Je lisais sur l’excellent site de la bibliothèque de Lisieux quelques textes de Baudelaire, et notamment :
L’ École païenne (in La Semaine théâtrale, janvier 1853).
<http://www.bmlisieux.com/litteratur...>
En voici un extrait :
« Il s’est passé dans l’année qui vient de s’écouler un fait considérable. Je ne dis pas qu’il soit le plus important, mais il est l’un des plus importants, ou plutôt l’un des plus symptomatiques. Dans un banquet commémoratif de la révolution de Février, un toast a été porté au dieu Pan, oui, au dieu Pan, par un de ces jeunes gens qu’on peut qualifier d’instruits et d’intelligents.
« Mais, lui disais-je, qu’est-ce que le dieu Pan a de commun avec la révolution ?
— Comment donc ? répondait-il ; mais c’est le dieu Pan qui fait la révolution. Il est la révolution.
— D’ailleurs, n’est-il pas mort depuis longtemps ? Je croyais qu’on avait entendu planer une grande voix au-dessus de la Méditerranée, et que cette voix mystérieuse, qui roulait depuis les colonnes d’Hercule jusqu’aux rivages asiatiques, avait dit au vieux monde : LE DIEU PAN EST MORT !

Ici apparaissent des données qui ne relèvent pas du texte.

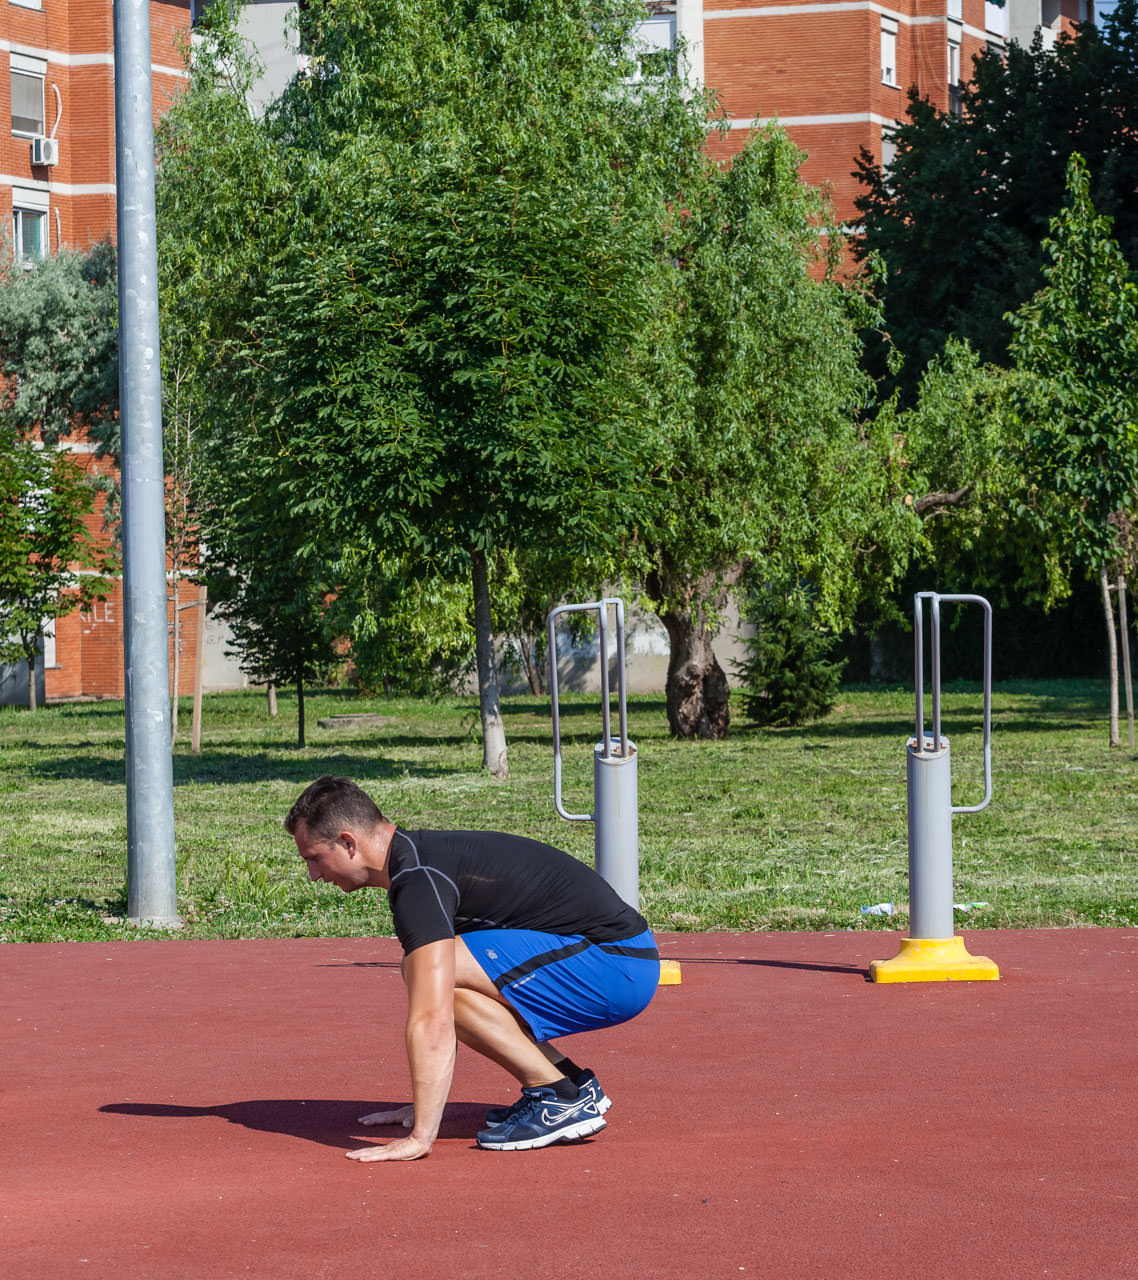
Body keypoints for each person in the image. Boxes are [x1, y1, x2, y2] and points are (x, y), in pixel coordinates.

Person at [284, 774, 659, 1160]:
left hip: (617, 965)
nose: (314, 874)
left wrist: (421, 1137)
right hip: (615, 960)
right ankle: (570, 1085)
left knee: (429, 974)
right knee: (437, 977)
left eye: (314, 858)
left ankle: (558, 1097)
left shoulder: (418, 878)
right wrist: (423, 1106)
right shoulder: (418, 862)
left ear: (348, 842)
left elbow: (431, 1019)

— C’est un bruit qu’on fait courir. Ce sont de mauvaises langues ; mais il n’en est rien. Non, le dieu Pan n’est pas mort ! le dieu Pan vit encore, reprit-il en levant les yeux au ciel avec un attendrissement fort bizarre... Il va revenir.
 »

Mais laissons Baudelaire se gausser gentiment de ces néo-païens, pour nous interroger sur ce qui a effectivement interrogé ses contemporains, sur cette flamme née de l’inattendue révolution française de février 1848, qui embrasa toute l’Europe, ou presque, en ce printemps des Peuples vite célébré, et vite écrasé. Qui alors, malgré quelques grondements français ou italiens en 1847, aurait pu anticiper cette déferlante "panique" ?

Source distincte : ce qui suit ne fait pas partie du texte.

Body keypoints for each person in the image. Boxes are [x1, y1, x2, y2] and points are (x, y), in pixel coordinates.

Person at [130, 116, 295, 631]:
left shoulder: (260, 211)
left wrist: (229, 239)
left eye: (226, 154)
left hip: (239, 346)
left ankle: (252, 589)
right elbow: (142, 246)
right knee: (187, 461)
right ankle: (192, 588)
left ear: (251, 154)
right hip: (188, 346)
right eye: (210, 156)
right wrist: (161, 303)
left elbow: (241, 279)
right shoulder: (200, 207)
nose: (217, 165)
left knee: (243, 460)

Et comment, en l’occurrence, ne pas penser à la stupeur des commentateurs attitrés et incontournables, devant les vagues populaires qui périodiquement secouent les continents. Certes, les explications a posteriori abondent, mais elles contrastent d’autant plus avec le silence qui précéda la secousse. Les sismologues n’ont jamais caché que, s’ils connaissent les zones séismiques, ils n’ont pas (encore ?) la possibilité de prévoir les séismes. Mais nos commentateurs et historiens ne pensaient pas que telle zone fut séismique (pensons aux Printemps arabes)... Ce qui à l’évidence interroge sur la vertu prémonitoire de leur discipline.